The band shift from longing dirges like the aforementioned and the equivalently sludgy “Fracture” to knuckle-dragging monsters like “Dawn” and “Aphotic Blues,” both of which employ magma-thick foundational grooves crowned by an irresistible vocal hook.  If Goatsnake was ever as good as they thought they were, they’d have been writing songs like these.

“Circles” goes acoustic, and it works.  It’s stripped down and harmony-focused, much like Baroness’ “Sleep That Steels The Eye.” You don’t hear it and think, “Whoah, an acoustic song,” but rather recognize the natural move to tear things down at this point in the album.  It’s a beautifully delicate moment amid the pummeling, and the song echoes “Whither’s” sense of melancholy.
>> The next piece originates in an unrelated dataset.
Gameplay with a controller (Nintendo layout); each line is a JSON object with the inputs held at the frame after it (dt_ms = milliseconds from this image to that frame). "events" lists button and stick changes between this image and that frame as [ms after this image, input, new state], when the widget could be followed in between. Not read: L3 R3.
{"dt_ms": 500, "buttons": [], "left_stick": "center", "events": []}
Speaking of echoes, let’s talk about the oddball tune on this record.  “Echoes” is as close to a pop song as this band could likely produce, but it’s a pop song the way “Money” or “Another Brick in The Wall, Pt. 2” are pop songs – it has a vocal pattern as catchy and singable as anything that ever landed on the British rock charts, but it’s vastly too intelligent for the pop-listening masses to ever embrace.  And thank God for that. 

These Pink Floyd references keep popping up, don’t they?  It’s not musical similarities, but a common sensibility, one that’s stuck with me since the first time I heard David Gilmour sing, “Hanging on in quiet desperation is the English way.”  There’s no other way to say it – Pink Floyd’s music radiates an immutable Britishness, and the new Elephant Tree pulses with it as well.  In subtle, unalterable ways, it communicates that this is a band who loves their craft, believes utterly in what they’re creating, but perhaps on some level doesn’t put much stock in this whole human existence situation.  And boy, do I identify.

Did I mention that Elephant Tree employs three of its four members on vocals?  Layered together, they create an ethereal chorus that elevates every layered note with shimmering harmonies.  It’s leveraged to blinding infectiousness throughout the record, and they confirmed the intention when I asked about it:

Riley [sitar], Pete [bass] and Jack [guitar] all sing on most of the tracks, building harmonies on top of each other.  Riley had the focus of making the upcoming album massive in terms of vocals, imagining huge harmonies on really low down heavy guitars.  Sometimes it's disappointing when you hear bands that have such a good song but the vocals are a bit lacking or hidden.

Curious about the process that created this monster of an album, I was intrigued to learn that the band generally compose as a group:

“We start by one of us bringing in an idea, usually in the form of a riff.  Then we all chip in ideas and slowly add parts until a song starts to form. Once we have a basic framework, we keep repeating the song over, adding and taking away parts.  Vocals are the same.  Occasionally people will bring in songs that are almost finished, but nothing is ever 100% done when they demo it, and I wouldn't say any one member writes anything 100% on their own.”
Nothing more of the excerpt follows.